-- WRITTEN TASK --
Quote the text on ctioga housekeeping options in full, word for word.

-- GIVEN PASSAGE --

— START —

Housekeeping and various options
The coming options do not directly apply to the plot, but more to the material living of the plots, how to view it, how to share it with others, how to include it in a TeX file and so on. So there will be no more example, just a description of what the option does effectively:
Shell Variable
Ctioga naturally look into the content of the shell variable CTIOGA that you can define in your prefferred shell starting file. For example, the script tutorial.sh begins with
CTIOGA="--xpdf --clean-all --display-commandline" \
export CTIOGA
and thus every ctioga call will be prepended by this set of commands. A wise
idea is to set it to “--xpdf” as this options will be the most commonly
forgotten.
Viewing
You can choose to view the resulting pdf file with the viewer you cherish with
the --viewer option. For example
ctioga --viewer gv trig.dat
--xpdf and --open are short cuts to using xpdf or open (for MacOSX users,
which has the same effect as double clicking on the selected file) as viewers.
--no-viewer avoid a viewer to be opened even if you CTIOGA variable is set to
--xpdf
Cleaning
Ctioga produce a lot af auxilliary files in order to produce the final pdf
version of your plot. Most of the time, you will only need the pdf file so
that option --cleanup will erase every other files that have been created.
Nevertheless, when you will need to include your file within a TeX document so
that the font used within the plot are exactly those of your document, you
will rather use --tex-cleanup and see what remains.

— END —

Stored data
— START —

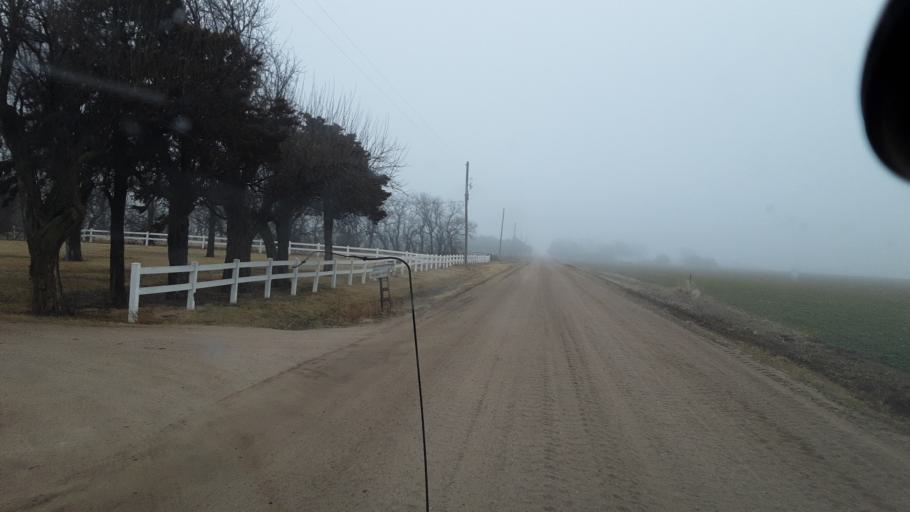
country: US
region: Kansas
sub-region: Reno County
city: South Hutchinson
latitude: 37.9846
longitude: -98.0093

— END —
— START —

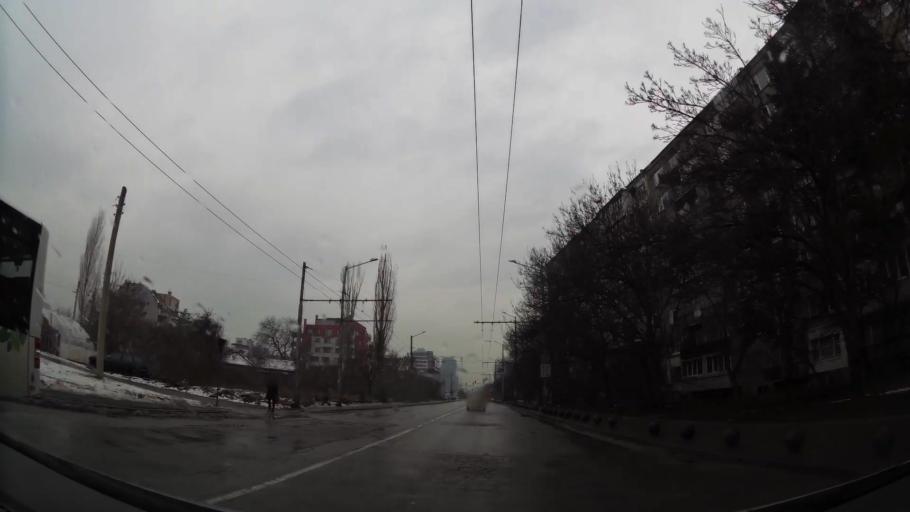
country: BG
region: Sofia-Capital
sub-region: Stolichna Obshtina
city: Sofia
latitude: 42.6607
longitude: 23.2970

— END —

-- EXERCISE SOLUTION --
Housekeeping and various options
The coming options do not directly apply to the plot, but more to the material living of the plots, how to view it, how to share it with others, how to include it in a TeX file and so on. So there will be no more example, just a description of what the option does effectively:
Shell Variable
Ctioga naturally look into the content of the shell variable CTIOGA that you can define in your prefferred shell starting file. For example, the script tutorial.sh begins with
CTIOGA="--xpdf --clean-all --display-commandline" \
export CTIOGA
and thus every ctioga call will be prepended by this set of commands. A wise
idea is to set it to “--xpdf” as this options will be the most commonly
forgotten.
Viewing
You can choose to view the resulting pdf file with the viewer you cherish with
the --viewer option. For example
ctioga --viewer gv trig.dat
--xpdf and --open are short cuts to using xpdf or open (for MacOSX users,
which has the same effect as double clicking on the selected file) as viewers.
--no-viewer avoid a viewer to be opened even if you CTIOGA variable is set to
--xpdf
Cleaning
Ctioga produce a lot af auxilliary files in order to produce the final pdf
version of your plot. Most of the time, you will only need the pdf file so
that option --cleanup will erase every other files that have been created.
Nevertheless, when you will need to include your file within a TeX document so
that the font used within the plot are exactly those of your document, you
will rather use --tex-cleanup and see what remains.